• **Saved entries**

[Start of Attachment]

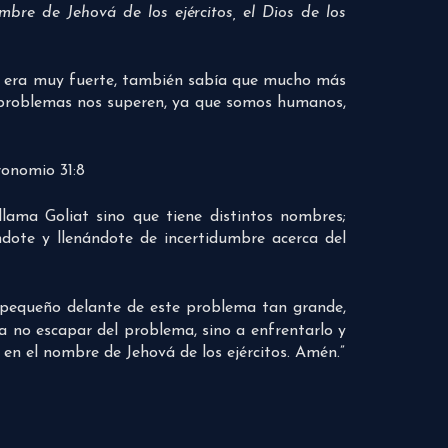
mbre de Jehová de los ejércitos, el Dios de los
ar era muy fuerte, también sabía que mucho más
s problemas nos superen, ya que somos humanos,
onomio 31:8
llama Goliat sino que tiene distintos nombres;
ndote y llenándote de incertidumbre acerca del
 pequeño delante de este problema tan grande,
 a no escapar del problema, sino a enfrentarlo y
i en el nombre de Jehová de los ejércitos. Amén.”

[End of Attachment]
[Start of Attachment]

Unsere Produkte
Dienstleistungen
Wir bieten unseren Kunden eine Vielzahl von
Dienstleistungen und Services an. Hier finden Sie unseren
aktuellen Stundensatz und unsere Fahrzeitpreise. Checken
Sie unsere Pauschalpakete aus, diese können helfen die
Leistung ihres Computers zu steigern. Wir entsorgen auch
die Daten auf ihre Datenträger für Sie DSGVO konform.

[End of Attachment]

• **DESCRIPTION OF THE TASK**
Taking the entries above, print exactly the lines starting at the line with "mbre de Jehová de los ejércitos, el" and ending at the line with "pequeño delante de", both included.

• **ANSWER FOR THIS EXERCISE**
mbre de Jehová de los ejércitos, el Dios de los
ar era muy fuerte, también sabía que mucho más
s problemas nos superen, ya que somos humanos,
onomio 31:8
llama Goliat sino que tiene distintos nombres;
ndote y llenándote de incertidumbre acerca del
 pequeño delante de este problema tan grande,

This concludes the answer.